Coordination Chemistry and Catalysis for the Sustainable Synthesis of Molecules, Macromolecules, and Materials
Message from the Team Leader
The research conducted within the 3C3M team explores both coordination chemistry and homogeneous catalysis to address current challenges in these fields. Our work focuses on the valorization of small molecules for the synthesis of valuable compounds, the design of controlled macromolecular structures, and the transformation of biomass. Sustainable development is integrated transversally across our research activities in fine chemistry, polymerization, and renewable material valorization. We place a strong emphasis on eco-efficient processes and optimized resource management. With its multidisciplinary expertise in coordination chemistry, homogeneous catalysis, and polymer engineering, the 3C3M team actively contributes to the circular economy and the advancement of green chemistry. In collaboration with academic and industrial partners, we develop innovative solutions for the synthesis of molecules, macromolecules, and materials for the future.

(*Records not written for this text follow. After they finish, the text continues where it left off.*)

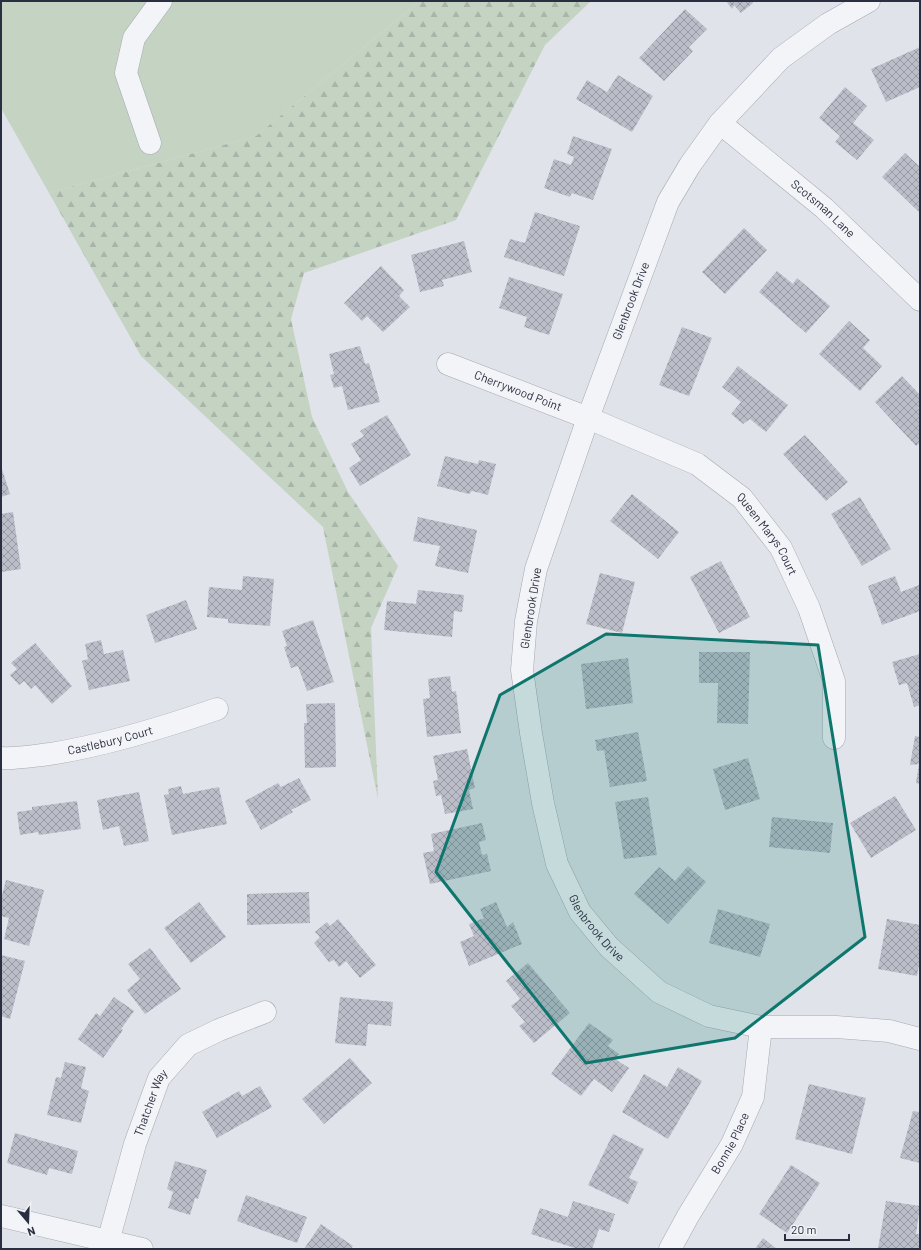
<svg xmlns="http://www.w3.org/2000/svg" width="921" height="1250" viewBox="0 0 921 1250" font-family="Barlow,sans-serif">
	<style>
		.green { fill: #c4d3c2 }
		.forest { fill: url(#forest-firs) }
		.building { fill: url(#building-cross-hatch) }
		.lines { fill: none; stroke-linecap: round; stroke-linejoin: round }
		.street-casing { stroke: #a5a9b3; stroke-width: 23 }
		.street { stroke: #f3f4f7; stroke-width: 22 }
		.marked { fill: #0f766e; fill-opacity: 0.2; stroke: #0f766e; stroke-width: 3; stroke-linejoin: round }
		.labels { text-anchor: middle; stroke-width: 3; stroke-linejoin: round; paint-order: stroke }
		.street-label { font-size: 12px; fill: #292f40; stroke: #f0f2f6 }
	</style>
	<defs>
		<pattern id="forest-firs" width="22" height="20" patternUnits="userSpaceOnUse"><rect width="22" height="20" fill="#c4d3c2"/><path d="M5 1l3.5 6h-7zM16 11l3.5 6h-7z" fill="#a8b5a8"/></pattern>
		<pattern id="building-cross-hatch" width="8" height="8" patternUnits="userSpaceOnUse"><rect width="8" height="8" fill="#bbbec8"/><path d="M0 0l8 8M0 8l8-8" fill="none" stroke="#989ba4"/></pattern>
	</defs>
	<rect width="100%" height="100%" fill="#e0e3e9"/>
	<!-- green -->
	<path class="green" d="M1,1H420L256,136L49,193L1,108Z"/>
	<!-- forest -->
	<path class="forest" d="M420,1H591L545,45L456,220L304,273L291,319L312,417L348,492L398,566L371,628L378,799L323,527L141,356L49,193L256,136Z"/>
	<!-- building -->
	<path class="building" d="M726,1H753V3L741,13L734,5L732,9Z
		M685,9L707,29L689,47L693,51L664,81L639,58Z
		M920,47V87L886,102L871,69Z
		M618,75L653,96L632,132L576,99L587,80L607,92Z
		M845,87L867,106L853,123L874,140L857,160L835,142L840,136L819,118Z
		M573,136L612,149L593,200L572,193L570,197L544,188L554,159L571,165L574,157L567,154Z
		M905,153L920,167V213L882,177Z
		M535,212L580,226L564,276L504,257L510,239L525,243Z
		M744,228L767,250L725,294L702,272Z
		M464,241L472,272L442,280L444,286L420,292L411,255Z
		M381,266L404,290L399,296L410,307L383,332L367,316L362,321L344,303Z
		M777,271L793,284L797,278L830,306L806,333L759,292Z
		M509,277L563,294L549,335L524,327L527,317L499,308Z
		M849,321L870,340L863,348L882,366L860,391L819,354Z
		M682,327L712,338L689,396L659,385Z
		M360,346L365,364L369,363L380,402L348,410L342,386L334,388L330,375L334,374L329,354Z
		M738,366L788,405L766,432L750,419L743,424L731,414L741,402L722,387Z
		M902,376L920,395V405L918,408L920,410V443L916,446L875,402Z
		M387,415L411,455L360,486L349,468L361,460L351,444L364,436L360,431Z
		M805,435L848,482L826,501L783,454Z
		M445,456L478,464L479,460L496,464L488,495L472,491L469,494L437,486Z
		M1,466L10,494L1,497Z
		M632,494L679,532L658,559L610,521Z
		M860,497L891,549L862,566L831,514Z
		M13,512L21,569L1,572V514Z
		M418,517L477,530L468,573L435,566L440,546L413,541Z
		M721,561L750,617L719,633L690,577Z
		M600,573L635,582L622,633L586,624Z
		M243,576L274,579L270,626L228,623V619L207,617L209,587L242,590Z
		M895,576L901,592L919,585L920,611L882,625L868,586Z
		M418,590L464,595L462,612L454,611L452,637L384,630L387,601L416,604Z
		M186,600L197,629L155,643L146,615Z
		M313,620L334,682L307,691L298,666L291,668L284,647L287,646L282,631Z
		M101,640L104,654L123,650L130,681L89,690L82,661L88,659L85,644Z
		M35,643L72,686L52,704L35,685L31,689L24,681L19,685L10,675L17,669L11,663Z
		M699,652H750L748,724L717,723L718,683H699Z
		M920,654V705L914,707L907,683L899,685L892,662Z
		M628,658L633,703L586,709L581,664Z
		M450,676L452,692L456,691L461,733L427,737L423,699L430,698L428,679Z
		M335,703L336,767L305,768L304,723H307L306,704Z
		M638,732L647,781L610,787L604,750L597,751L595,740Z
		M915,736L920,737V784L916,783L919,764L910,765Z
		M467,749L475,788L469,790L473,809L445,814L441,795L436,796L433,781L438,780L433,756Z
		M748,758L760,799L725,810L713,769Z
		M299,778L311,800L291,810L293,812L261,830L245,801L278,783L281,787Z
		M181,786L183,794L219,787L227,824L172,835L164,795L169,794L168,789Z
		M139,792L149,841L124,846L119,826L103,830L97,800Z
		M895,796L916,830L871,858L850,823Z
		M648,797L657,855L624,859L615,802Z
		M77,801L81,829L39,835L38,832L20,835L17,812L32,810V807Z
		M772,817L833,823L830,853L769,847Z
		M482,823L486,840L479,842L482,855L487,854L491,871L430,884L423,853L434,851L431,834Z
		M688,866L706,882L668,924L634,894L659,867L675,881Z
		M6,880L44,890L29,946L4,939L9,918L1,916V899Z
		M309,892L310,923L247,925V894Z
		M199,902L226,937L191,963L164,928Z
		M496,902L507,927L513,922L522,944L469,966L460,942L474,936L469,924L484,918L480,909Z
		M718,909L770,924L760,957L709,943Z
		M338,919L376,965L360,978L346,961L339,967L334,960L329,962L314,943L320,937L315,932L327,922L330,926Z
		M887,919L920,925V960L917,976L878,969Z
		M150,948L181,989L145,1014L127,990L140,979L128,964Z
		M1,955L25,961L10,1019L1,1016Z
		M528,963L570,1013L534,1043L519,1026L525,1022L511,1006L520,999L506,981Z
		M114,997L134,1011L121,1029L123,1030L103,1058L78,1039L96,1013L100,1016Z
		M340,997L393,1002L391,1026L368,1024L366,1046L335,1043Z
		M589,1023L613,1040L608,1046L619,1054L615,1059L629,1068L612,1092L594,1079L581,1096L551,1074Z
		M350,1058L372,1083L324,1124L302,1099Z
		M65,1062L86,1067L81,1088L89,1091L81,1123L47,1115L56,1077L61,1078Z
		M678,1067L702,1081L668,1139L622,1112L644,1074L667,1087Z
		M809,1084L866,1098L852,1154L795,1139Z
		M260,1086L272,1107L217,1138L202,1112L239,1091L242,1096Z
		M913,1111L920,1112V1163L900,1158Z
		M15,1133L78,1151L72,1174L49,1168L47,1175L7,1163Z
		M613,1134L644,1149L629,1178L638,1182L628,1204L588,1185Z
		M175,1161L207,1170L198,1199L195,1198L190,1215L168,1208L173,1192L167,1189Z
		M791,1165L820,1183L787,1233L759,1214Z
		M246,1195L307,1217L297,1243L237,1221Z
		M573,1201L615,1214L609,1232L599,1229L592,1249H578L531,1234L540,1208L568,1217Z
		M886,1201L920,1206L916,1234H920L919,1249H878Z
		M321,1224L353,1246L351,1249H304Z
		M763,1238L777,1249H755Z"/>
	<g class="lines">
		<!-- street casing -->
		<g class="street-casing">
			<g id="street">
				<path id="s1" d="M869,1L828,24L781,58L720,123L690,165L668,202L588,418L536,569L526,621L522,670L531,733L543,803L557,864L580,912L609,947L659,992L709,1016L761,1027H836L889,1031L920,1039"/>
				<path id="s2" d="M720,123L824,208L920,300"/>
				<path d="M150,143L126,73L134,38L161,1"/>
				<path id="s3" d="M448,364L588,418L697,464L742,498L781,548L809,608L834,681V738"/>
				<path id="s4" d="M1,758C17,759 33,756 50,754C107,745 162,728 217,709"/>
				<path d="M1,1216L142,1249"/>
				<path id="s5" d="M106,1249L135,1144L159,1078L188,1045L219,1030L265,1012"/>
				<path id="s6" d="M670,1249L688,1216L732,1144L753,1097L761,1027"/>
			</g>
		</g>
		<!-- street -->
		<use href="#street" class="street"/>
	</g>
	<!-- marked area -->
	<path class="marked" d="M606,634L818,645L865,937L735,1038L586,1063L436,872L500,695Z"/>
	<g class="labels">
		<!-- street labels -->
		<g class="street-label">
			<text dy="4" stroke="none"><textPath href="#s2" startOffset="134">Scotsman Lane</textPath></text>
			<text transform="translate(631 301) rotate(-69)" y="4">Glenbrook Drive</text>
			<text dy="4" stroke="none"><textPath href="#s3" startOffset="75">Cherrywood Point</textPath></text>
			<text dy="4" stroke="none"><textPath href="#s3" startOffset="369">Queen Marys Court</textPath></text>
			<text transform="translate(531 608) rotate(-81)" y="4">Glenbrook Drive</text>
			<text dy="4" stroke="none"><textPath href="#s4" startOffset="111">Castlebury Court</textPath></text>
			<text dy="4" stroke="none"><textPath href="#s1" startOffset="1054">Glenbrook Drive</textPath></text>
			<text dy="4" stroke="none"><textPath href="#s5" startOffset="153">Thatcher Way</textPath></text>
			<text dy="4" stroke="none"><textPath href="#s6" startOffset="122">Bonnie Place</textPath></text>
		</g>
	</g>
	<!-- border -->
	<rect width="921" height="1250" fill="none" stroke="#292f40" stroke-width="4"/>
	<!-- north arrow -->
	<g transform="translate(28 1222) rotate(161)" stroke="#f0f2f6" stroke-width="3" paint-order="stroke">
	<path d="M0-3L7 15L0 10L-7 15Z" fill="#292f40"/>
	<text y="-6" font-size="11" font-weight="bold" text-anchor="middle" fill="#292f40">N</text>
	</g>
	<!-- scale -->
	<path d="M785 1234v6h64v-6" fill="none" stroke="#292f40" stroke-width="2"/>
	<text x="791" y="1234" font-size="12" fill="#292f40" stroke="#f0f2f6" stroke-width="3" paint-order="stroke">20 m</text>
</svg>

Yohan Champouret, CNRS Researcher
Team members
Name | Function | Employer |
---|---|---|
Aurélien Bethegnies | Assistant Professor | Univ. Lille |
Yohan Champouret | CNRS Researcher | CNRS |
Thomas Chenal | Assistant Professor | Univ. Lille |
Clément Dumont | Associate Researcher | ICAM |
Mathieu Sauthier | Professor | Univ. Lille |
Isabelle Suisse | Assistant Professor | Univ. Lille |
Tiphaine Richard | Associate Researcher | ICAM |
Marc Visseaux | University Professor | Univ. Lille |
Our research is structured around three complementary topics:
1. Homogeneous Catalysis for Fine Chemistry and Biomass Valorization
Principal Investigators: Aurélien Béthegnies, Mathieu Sauthier, Isabelle Suisse
The team develops catalytic systems based on group 10 metals (Pt, Pd, Ni) for key transformations in fine chemistry. These studies rely on the development of high atom economy reactions and the use of mild reaction conditions. Such reactions enable the valorization of strategic intermediates and industrially relevant organic molecules such as CO, butadiene, and allyl alcohol. These processes also facilitate the transformation of biomass-derived molecules to enhance their application potential (e.g., monomers, surfactants). Beyond applications in organic synthesis, fundamental steps of catalytic mechanisms are also leveraged to rethink the development of photoactive systems for the fabrication of metal coatings of interest in electronics.
2. Coordination Chemistry and Polymerization Catalysis
Principal Investigators: Yohan Champouret, Thomas Chenal, Marc Visseaux
The team investigates coordination and organometallic chemistry involving low-toxicity metals, such as iron and rare-earth elements, to design efficient polymerization catalysts. The main research focus lies in the design of ligands and their corresponding complexes for controlled coordinative polymerization and chain transfer polymerization of olefins (ethylene, styrene), conjugated dienes (butadiene, isoprene, bio-sourced β-myrcene) and cyclic esters (lactide, lactone).
The goal is to produce polymers with well-defined microstructures with the aims of developing polymers with tailored properties, particularly in the fields of elastomers and hybrid polymeric materials. Specifically, we are developing innovative block copolymers with unprecedented properties for use as next-generation thermoplastic elastomers. These materials are also explored for applications as compatibilizers in polyolefin waste blends, promoting upcycling and the design of reusable plastics.
3. Catalytic Transformation of Lignin and Design of Bio-Based Materials
Principal Investigators: Clément Dumont, Tiphaine Richard, Mathieu Sauthier
The team focuses on the functionalization of lignin, a compound derived from non-food agricultural resources (wood, wheat straw) that constitutes the world's largest source of aromatic organic compounds. Our research concentrates on the modification of Kraft lignin, a by-product of the pulp and paper industry, using homogeneous catalysis to graft biobased compounds with reactive functional groups. The aim is to optimize the reactivity of lignin and, ultimately, improve its physico-chemical properties, facilitating its integration into biobased materials for industrial applications.
One of the main challenges of this project is the scaling-up of the processes developed, which requires adjustments to chemical transformation conditions and the use of high-pressure reactors. This guarantees precise process control and real-time optimization. The approach aims to produce sufficient quantities of materials for shaping and assessing the mechanical properties of these plant-based plastics.